Les deux Etats se sont rapprochés depuis les années 1990, engageant des coopérations en matière énergétique et sécuritaire. Téhéran a constamment mis en œuvre sa politique de « bon voisinage » avec la Russie depuis la fin du XXe siècle. Le partenariat s’est renforcé à l’occasion de la crise syrienne et l’accord sur le nucléaire n’a pas eu de conséquences majeures sur la coopération irano-russe. Il convient toutefois de préciser que cette coopération repose presque exclusivement sur les domaines nucléaire et militaire ; les échanges économiques, faute de complémentarité, demeurent faibles. Cela n’empêche pas la Russie de tirer un profit politique de cette entente, en jouant la carte iranienne face à Washington. Il faut aussi ajouter que cette relation a connu des tensions. On se souvient par exemple des retards dans la construction de la centrale nucléaire de Bouchehr, qui ont perturbé le dialogue de 1999 à 2011, et du vote russe en faveur des sanctions, de 2006 à 2010. A l’instar de la Chine, la Russie tient une position ambiguë dans le dossier nucléaire : opposée aux sanctions unilatérales et à toute option militaire, elle rejoint l’Occident pour limiter les ambitions nucléaires iraniennes. L’approche médiane dite « pas à pas » proposée Sergeï Lavrov en 2011 permet finalement de rallier l’administration américaine et, in fine, l’accord de 2015. Au-delà du nucléaire à usage militaire, les deux pays peuvent être concurrents sur d’autres dossiers. Ainsi, la Russie et l’Iran s’affrontent pour l’attribution des contrats sur le marché syrien dans le contexte de la reconstruction du pays. Enfin, leur approche de la lutte contre l’émergence de foyers djihadistes en Syrie diffère : alors que Téhéran favorise les groupes non-étatiques, la Russie promeut une diplomatie étatique classique.

 

Une « rivalité structurante » avec l’Arabie saoudite

Cette rivalité est déterminée par un déséquilibre démographique – l’Iran est quatre fois plus peuplé que l’Arabie saoudite – et historique – un Iran ancré nationalement face à une monarchie récente alliée aux Américains.
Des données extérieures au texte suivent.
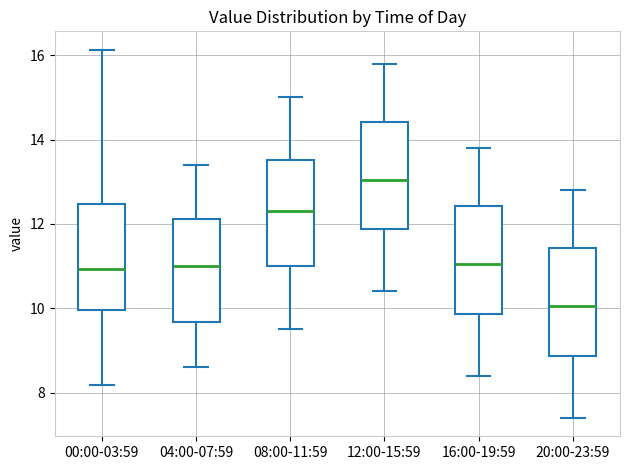

Where is the lower edge of the box for 12:00-15:59 on the y-axis? The values are not printed on the chart, so give them approximately, as read against the axis.

11.8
Ce dernier déterminant explique la rhétorique victimaire de la République islamique face à une Arabie saoudite en quête d’alliances contre un puissant voisin. La relation est donc enfermée dans un cercle vicieux. Cette relation ne saurait être analysée au prisme de la religion. En réalité, « ce n’est pas l’islam, mais l’islamisme qui avive la rivalité irano-saoudienne « . Mais, en dépit de nombreux épisodes de tensions depuis le XXe siècle, par exemple autour des lieux de pèlerinage, force est de constater l’absence de conflit armé direct entre les deux Etats. L’Arabie saoudite a tendu la main à l’Iran sous les présidences de Rafsandjani et Khatami, et l’actuel prince héritier n’a encore rien entrepris contre l’Iran. Le seul de terrain de confrontation indirect reste le Yémen. Finalement, seule une correction des déséquilibres permettrait d’envisage un apaisement des tensions. Il s’agit tout d’abord d’un déséquilibre démographique, entre un Iran ayant achevé sa transition et une monarchie dont l’essor démographique est tiré par l’immigration. Ensuite, il importe de corriger un déséquilibre économique : l’Arabie saoudite a largement dépassé l’Iran, dont l’industrie souffre gravement des sanctions. Enfin, l’apaisement de la situation en Irak permettrait de reconstituer le triangle géopolitique du Golfe – Iran, Irak, Arabie saoudite – qui prévalait avant 2003.